A horizontal asymptote is a horizontal line to which \(f(x)\) gets closer and closer as \(x\) approaches \(\infty\) (or as \(x\) approaches \(-\infty\)). For example, the reciprocal function has the \(x\)-axis for a horizontal asymptote. Horizontal asymptotes can be identified by computing the limits \( \lim_{x \to \infty}f(x)\) and \( \lim_{x \to -\infty}f(x)\). Since \( \lim_{x \to \infty}1/x=\lim_{x \to -\infty}1/x=0\), the line \(y=0\) (that is, the \(x\)-axis) is a horizontal asymptote in both directions.

Some functions have asymptotes that are neither horizontal nor vertical, but some other line. Such asymptotes are somewhat more difficult to identify and we will ignore them.

If the domain of the function does not extend out to infinity, we should also ask what happens as \(x\) approaches the boundary of the domain. For example, the function \( y=f(x)=1/\sqrt{r^2-x^2}\) has domain \(-r < x < r\), and \(y\) becomes infinite as \(x\) approaches either \(r\) or \(-r\). In this case we might also identify this behavior because when \(x=\pm r\) the denominator of the function is zero.

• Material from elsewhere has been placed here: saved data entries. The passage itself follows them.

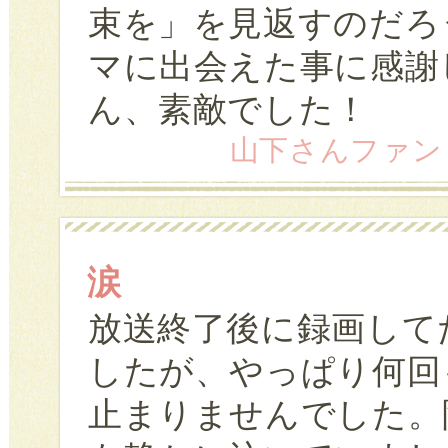
束を」を見返すのだろ
マに出会えた事に感謝
ん、素敵でした！
山下さんファン (57
涙
放送終了後に録画して
したが、やっぱり何回
止まりませんでした。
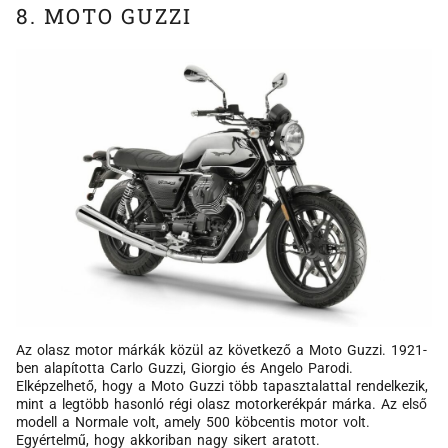
8. MOTO GUZZI
Az olasz motor márkák közül az következő a Moto Guzzi. 1921-
ben alapította Carlo Guzzi, Giorgio és Angelo Parodi.
Elképzelhető, hogy a Moto Guzzi több tapasztalattal rendelkezik,
mint a legtöbb hasonló régi olasz motorkerékpár márka. Az első
modell a Normale volt, amely 500 köbcentis motor volt.
Egyértelmű, hogy akkoriban nagy sikert aratott.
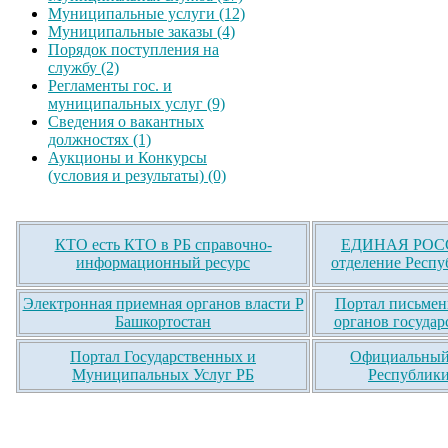
Муниципальные услуги (12)
Муниципальные заказы (4)
Порядок поступления на
службу (2)
Регламенты гос. и
муниципальных услуг (9)
Сведения о вакантных
должностях (1)
Аукционы и Конкурсы
(условия и результаты) (0)
КТО есть КТО в РБ справочно-
ЕДИНАЯ РОСС
информационный ресурс
отделение Респу
Электронная приемная органов власти Р
Портал письмен
Башкортостан
органов государ
Портал Государственных и
Официальный 
Муниципальных Услуг РБ
Республики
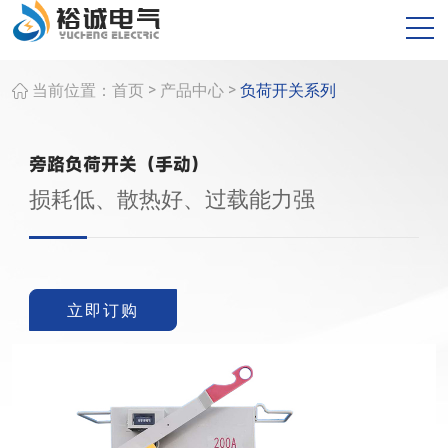
>
>
当前位置：
首页
产品中心
负荷开关系列
旁路负荷开关（手动）
损耗低、散热好、过载能力强
立即订购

If there are any points where the derivative fails to exist (a cusp or corner), then we should take special note of what the function does at such a point.

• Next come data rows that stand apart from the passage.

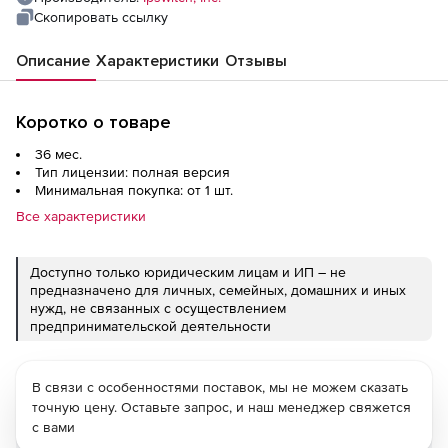
Скопировать ссылку
Описание
Характеристики
Отзывы
Коротко о товаре
36 мес.
Тип лицензии: полная версия
Минимальная покупка: от 1 шт.
Все характеристики
Доступно только юридическим лицам и ИП – не
предназначено для личных, семейных, домашних и иных
нужд, не связанных с осуществлением
предпринимательской деятельности
В связи с особенностями поставок, мы не можем сказать
точную цену. Оставьте запрос, и наш менеджер свяжется
с вами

Finally, it is worthwhile to notice any symmetry. A function \(f(x)\) that has the same value for \(-x\) as for \(x\), i.e., \(f(-x)=f(x)\), is called an "even function.'' Its graph is symmetric with respect to the \(y\)-axis. Some examples of even functions are: \( x^n\) when \(n\) is an even number, \(\cos x\), and \( \sin^2x\). On the other hand, a function that satisfies the property \(f(-x)=-f(x)\) is called an "odd function.'' Its graph is symmetric with respect to the origin. Some examples of odd functions are: \(x^n\) when \(n\) is an odd number, \(\sin x\), and \(\tan x\). Of course, most functions are neither even nor odd, and do not have any particular symmetry.